Max Laier wrote:
On Wednesday 17 August 2005 02:05, Luigi Rizzo wrote:

[apologies for the cross post but it belongs both to arch and net.]

I notice that net/pfil.c and netinet/ip_fw2.c have two copies of
aisimilar but slightly different implementation of
multiple-reader/single-writer locks, which brings up the question(s):

1. should we rather put this code in the generic kernel code so that other
  subsystems could make use of it ? E.g. the routing table is certainly
  a candidate,


I have asked this several time on -arch and IRC, but never found anyone willing to pursue it. However, the problem is ...


and especially

2. should we implement it right ?

  Both implementations are subject to starvation for the writers
  (which is indeed a problem here, because we might want to modify
  a ruleset and be prevented from doing it because of incoming traffic
  that keeps readers active).
  Also the PFIL_TRY_WLOCK will in fact be blocking if a writer
  is already in - i have no idea how problematic is this in the
  way it is actually used.


... really this. I didn't find a clean way out of the starvation issue. What I do for pfil is that I set a flag and simply stop serving[2] shared requests once a writer waits for the lock. If a writer can't sleep[1] then we return EBUSY and don't. However, for pfil it's almost ever safe to assume that a write may sleep (as it is for most instances of this kind of sx-lock where you have BIGNUMxreads:1xwrite).

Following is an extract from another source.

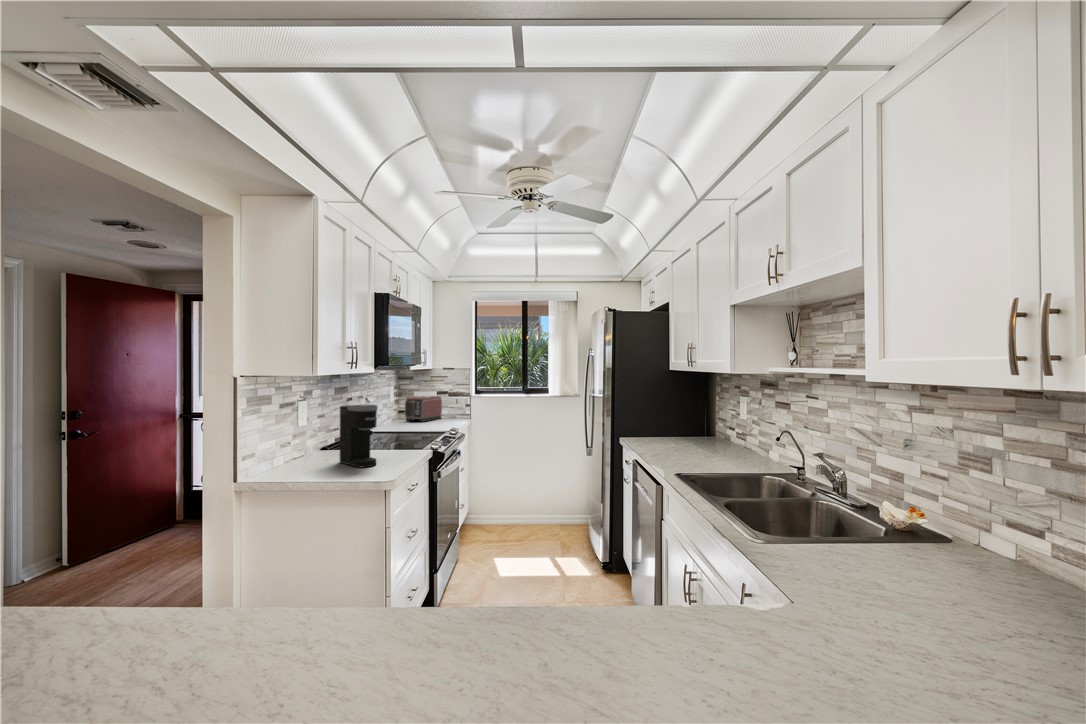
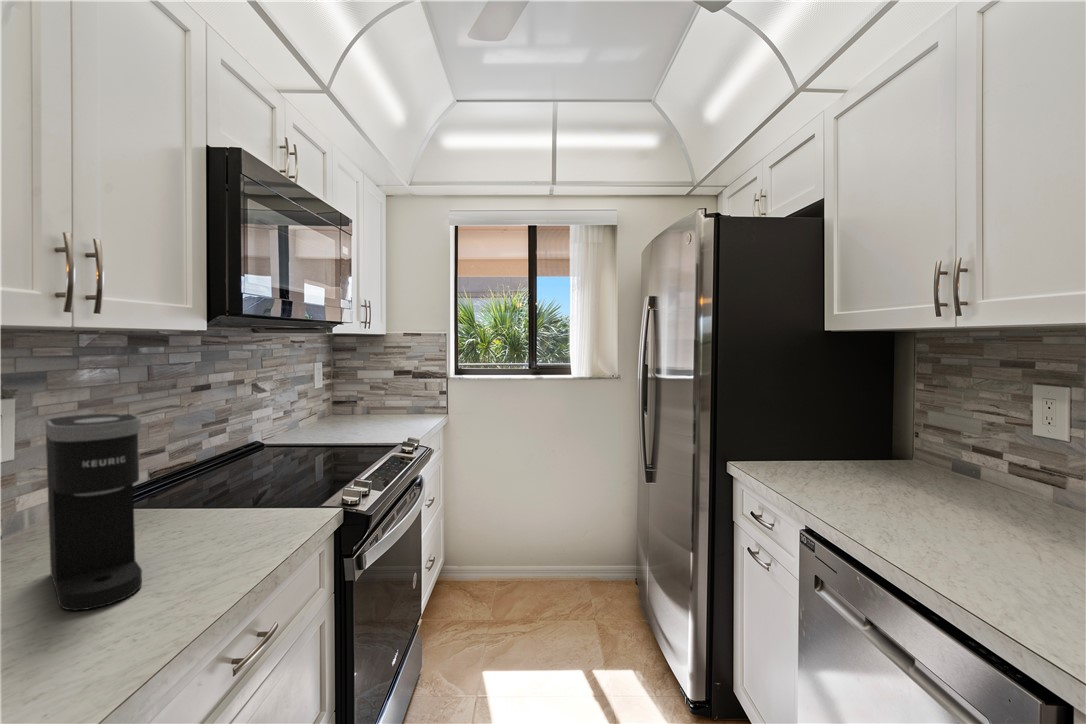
toaster: present [405,396,442,422] -> none [339,377,402,420]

[1] Note that there is a *big* difference between blocking and sleeping. These two are usually confused. While it is almost always okay to block it is seldom okay to sleep. The existing sx(9) api has the problem that it *sleeps* in the shared path which renders it unusable for this usecase (as we might be holding other locks and must not sleep in the shared path). However, sleeping in the shared path is one (?the only?) way out of the starvation problem - other than a problem specific as done for pfil.

[2] See pfil(9) BUGS.

netgraph has yet another implementation of R/W locks.
It relies on the fact that every lock action is done on behalf of
a command request or a data processing request, each of which is
queueable, and each RW lock is associated with a queue.

Instead of blocking, the item is queued instead for later processing.